Retrato da juventude
por Bruno CarmeloA sinopse oficial deste filme vietnamita indica que um adolescente tímido e apaixonado por fotografia descobre os prazeres da vida noturna através do contato com outro garoto, mais extrovertido e malicioso. Apesar da atração física entre eles, o pai do garoto decide encontrar uma esposa para o filho. Estes elementos estão de fato presentes em Big Father, Small Father and Other Stories, mas de maneira tão sutil que se desenvolvem em uma escala quase microscópica.

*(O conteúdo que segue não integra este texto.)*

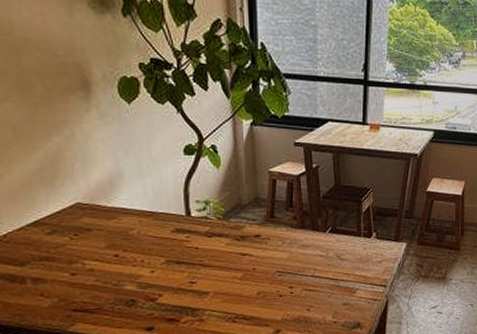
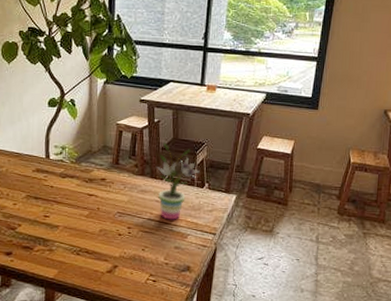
potted plant: none [316,190,366,275] -> present [155,142,200,220]

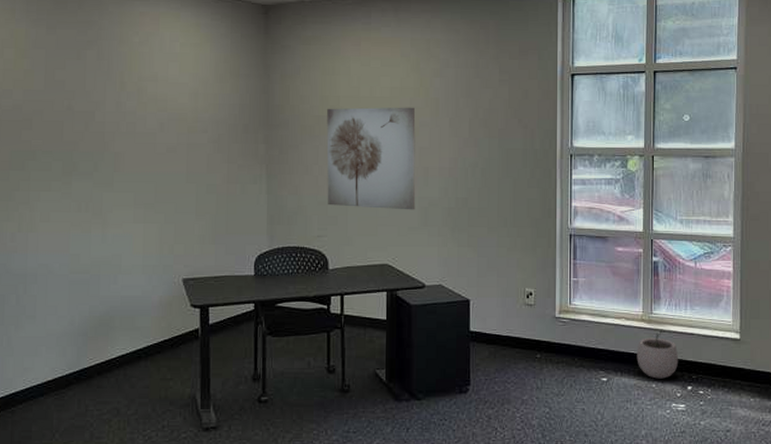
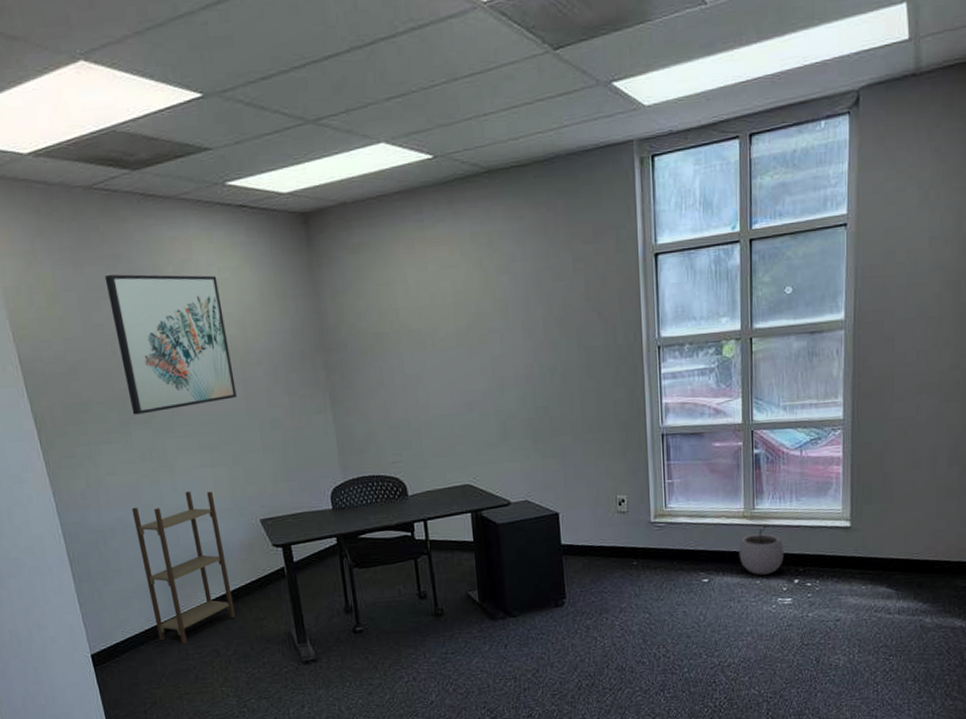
shelving unit: none [57,244,143,399] -> present [131,491,236,644]
wall art: none [74,37,179,167] -> present [104,274,237,415]
wall art: present [326,107,416,210] -> none [386,311,493,429]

Dang Di Phan tem uma maneira única para contar a sua história: as cenas são apresentadas de maneira clara, os planos são ágeis, mas o cineasta retira da narrativa a noção de antes de depois, de causa e consequência. Para anunciar que uma personagem está grávida, a garota simplesmente aparece fazendo um ultrassom na barriga, sem que qualquer outra informação a respeito tenha sido mencionada antes. Quando se revela que um personagem é homossexual, ele aparece acariciando o corpo de outro homem, para a surpresa do público. Na cena seguinte, já não se fala mais no assunto.
O ritmo relativamente fragmentado cria uma atmosfera de sonho, de algo suspenso entre o real e a ficção. O filme consegue criar um tom doce e carinhoso com os seus personagens, deixando que se expressem através de outras artes como a fotografia, a música, a dança. Enquanto isso, os jovens transitam entre o meio rural e a cidade, o dia e a noite, com um simples corte da montagem. O cineasta une os tempos e os espaços, criando uma narrativa fluida.
Entre os diversos retratos que o cinema faz sobre a adolescência e as suas primeiras experiências, raros filmes conseguem ser tão delicados quanto Big Father, Small Father and Other Stories. O adjetivo “delicado” já foi empregado várias vezes de maneira pejorativa para se referir à cultura oriental, mas neste caso, o termo procede pelo carinho no retrato dos personagens, pelo tempo oferecido para interagirem uns com os outros. É impressionante como o ritmo consegue ser preciso, agradável, sem se arrastar nem acelerar o processo de cada cena.
As imagens de Dang Di Phan são um espetáculo à parte. O diretor não se impõe às cenas, fazendo grandes movimentos de câmera, ou usando fotografia preciosista. O trabalho com a luz natural é admirável, assim como a composição dos planos, onde sempre existe algo acontecendo no fundo dos planos, enquanto a ação em primeiro plano se concentra em aspectos banais (personagens cantando, dançando, observando o horizonte). Os jovens são vistos através das batentes das portas e das janelas, mas sem se esconder, como se a câmera estivesse de certo modo pedindo permissão para observar aquelas cenas de perto, em cumplicidade com os jovens. Cenas como o sexo na lama ou a embriaguez do protagonista são de uma beleza excepcional.
Às vezes, quando se assiste a um filme de que se gosta muito, é difícil explicar todas as suas qualidades. Big Father, Small Father and Other Stories oferece uma narrativa humanista e poética, um cinema inteligente e atento aos conflitos relativos à identidade, à sexualidade, à família e à religião. Mesmo com todos os elementos, consegue ser um filme de uma simplicidade comovente.
Filme visto no 65º festival de Berlim, em fevereiro de 2015.